AgentSkillsCN

postgres-best-practices

针对 psycopg 和批量数据操作,优化 PostgreSQL 性能的模式。

SKILL.md
--- frontmatter
name: postgres-best-practices
description: PostgreSQL performance optimization patterns for psycopg and batch data operations.

PostgreSQL Best Practices Skill

Use when writing queries, designing schemas, managing connections, or optimizing database performance.

Based on Supabase's postgres-best-practices (MIT License).

Priority Categories

  1. Query Performance (CRITICAL) - Indexing, query optimization
  2. Connection Management (CRITICAL) - Pooling, timeouts
  3. Schema Design (HIGH) - Table structure, partitioning
  4. Concurrency & Locking (MEDIUM) - Transaction isolation
  5. Data Access Patterns (MEDIUM) - Batch operations, pagination

Query Performance Rules

Use appropriate indexes for WHERE clauses

sql
-- BAD: No index on frequently queried column
SELECT * FROM apps WHERE platform = 'ios' AND collected_at > '2024-01-01';

-- GOOD: Composite index for query pattern
CREATE INDEX idx_apps_platform_collected ON apps(platform, collected_at);

Use covering indexes to avoid table lookups

sql
-- Include frequently selected columns
CREATE INDEX idx_apps_covering ON apps(app_id, platform) INCLUDE (name, rating);

Use partial indexes for filtered queries

sql
-- Index only active/relevant rows
CREATE INDEX idx_failed_apps_pending ON failed_apps(app_id)
WHERE retry_count < 5;

Connection Management Rules

Always use connection pooling

python
# BAD: Creating new connections per operation
conn = psycopg.connect(dsn)

# GOOD: Use connection pool
from psycopg_pool import ConnectionPool
pool = ConnectionPool(dsn, min_size=2, max_size=10)
with pool.connection() as conn:
    ...

Set appropriate timeouts

python
conn = psycopg.connect(
    dsn,
    connect_timeout=10,
    options="-c statement_timeout=30000"  # 30 seconds
)

Use context managers for automatic cleanup

python
with pool.connection() as conn:
    with conn.cursor() as cur:
        cur.execute(query)

(Dataset excerpts)
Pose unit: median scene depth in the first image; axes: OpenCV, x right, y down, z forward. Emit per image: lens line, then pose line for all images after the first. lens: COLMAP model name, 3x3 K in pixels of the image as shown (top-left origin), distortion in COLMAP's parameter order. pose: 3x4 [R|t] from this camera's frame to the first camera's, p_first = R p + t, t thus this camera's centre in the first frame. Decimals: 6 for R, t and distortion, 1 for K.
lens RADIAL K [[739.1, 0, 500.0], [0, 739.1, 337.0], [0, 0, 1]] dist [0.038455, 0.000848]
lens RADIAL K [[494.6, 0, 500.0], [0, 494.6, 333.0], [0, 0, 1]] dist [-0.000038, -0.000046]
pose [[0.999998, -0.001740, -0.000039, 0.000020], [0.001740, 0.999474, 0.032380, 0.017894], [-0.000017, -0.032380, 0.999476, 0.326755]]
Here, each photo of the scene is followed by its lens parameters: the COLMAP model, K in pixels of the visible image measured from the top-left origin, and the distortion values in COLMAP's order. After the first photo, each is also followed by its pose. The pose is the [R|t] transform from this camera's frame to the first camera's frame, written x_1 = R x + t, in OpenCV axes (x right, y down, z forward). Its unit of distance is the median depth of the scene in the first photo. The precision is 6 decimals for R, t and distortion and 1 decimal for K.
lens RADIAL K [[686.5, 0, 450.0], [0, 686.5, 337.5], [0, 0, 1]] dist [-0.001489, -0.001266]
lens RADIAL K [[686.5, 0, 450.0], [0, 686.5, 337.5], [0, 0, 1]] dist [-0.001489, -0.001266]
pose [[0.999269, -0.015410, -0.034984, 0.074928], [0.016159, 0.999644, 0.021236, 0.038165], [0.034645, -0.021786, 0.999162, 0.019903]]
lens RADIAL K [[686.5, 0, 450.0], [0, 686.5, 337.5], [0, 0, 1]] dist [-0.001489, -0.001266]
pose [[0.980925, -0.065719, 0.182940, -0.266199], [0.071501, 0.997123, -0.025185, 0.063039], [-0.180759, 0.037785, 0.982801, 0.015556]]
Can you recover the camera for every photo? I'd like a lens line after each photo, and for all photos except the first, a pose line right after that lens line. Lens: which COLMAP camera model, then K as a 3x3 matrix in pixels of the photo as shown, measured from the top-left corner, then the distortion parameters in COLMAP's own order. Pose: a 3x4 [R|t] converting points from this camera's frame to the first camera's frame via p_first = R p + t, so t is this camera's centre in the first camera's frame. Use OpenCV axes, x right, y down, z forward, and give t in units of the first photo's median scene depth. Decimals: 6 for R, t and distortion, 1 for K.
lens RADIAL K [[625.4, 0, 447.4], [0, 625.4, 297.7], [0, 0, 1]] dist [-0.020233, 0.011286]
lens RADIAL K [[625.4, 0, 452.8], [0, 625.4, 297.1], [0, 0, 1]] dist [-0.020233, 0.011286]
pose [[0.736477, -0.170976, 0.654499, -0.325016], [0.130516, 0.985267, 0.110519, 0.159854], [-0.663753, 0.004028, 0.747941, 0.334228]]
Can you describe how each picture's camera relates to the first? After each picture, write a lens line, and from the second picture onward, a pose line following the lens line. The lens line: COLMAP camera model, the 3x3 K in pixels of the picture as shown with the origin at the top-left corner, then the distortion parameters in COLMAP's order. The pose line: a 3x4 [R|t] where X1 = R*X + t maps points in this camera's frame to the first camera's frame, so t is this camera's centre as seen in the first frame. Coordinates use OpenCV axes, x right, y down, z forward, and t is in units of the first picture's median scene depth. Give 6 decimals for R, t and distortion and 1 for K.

TASK ITEM:
Continue the PostgreSQL best-practices guide from its final line, in the same format.

RESPONSE TO THE EXERCISE:
        # Auto-commit/rollback on exit

Schema Design Rules

Use table partitioning for large datasets

sql
-- Partition reviews by month
CREATE TABLE app_reviews (
    id BIGSERIAL,
    app_id TEXT NOT NULL,
    review_date DATE NOT NULL,
    content TEXT
) PARTITION BY RANGE (review_date);

CREATE TABLE app_reviews_2024_01 PARTITION OF app_reviews
FOR VALUES FROM ('2024-01-01') TO ('2024-02-01');

Choose appropriate data types

sql
-- Use TEXT for variable strings, avoid VARCHAR limits
app_id TEXT NOT NULL,

-- Use TIMESTAMPTZ for timestamps
collected_at TIMESTAMPTZ DEFAULT NOW(),

-- Use appropriate numeric types
rating NUMERIC(2,1),  -- For 4.5 ratings
download_count BIGINT

Data Access Patterns

Use batch operations for bulk inserts

python
# BAD: Individual inserts
for app in apps:
    cur.execute("INSERT INTO apps VALUES (%s, %s)", (app.id, app.name))

# GOOD: executemany or COPY
cur.executemany(
    "INSERT INTO apps (id, name) VALUES (%s, %s)",
    [(a.id, a.name) for a in apps]
)

# BEST: COPY for large datasets
with cur.copy("COPY apps (id, name) FROM STDIN") as copy:
    for app in apps:
        copy.write_row((app.id, app.name))

Use cursor-based pagination, not OFFSET

python
# BAD: OFFSET becomes slow on large tables
SELECT * FROM apps ORDER BY id LIMIT 100 OFFSET 10000;

# GOOD: Cursor-based pagination
SELECT * FROM apps WHERE id > %s ORDER BY id LIMIT 100;

Use UPSERT for insert-or-update operations

sql
INSERT INTO apps (app_id, name, rating)
VALUES (%s, %s, %s)
ON CONFLICT (app_id)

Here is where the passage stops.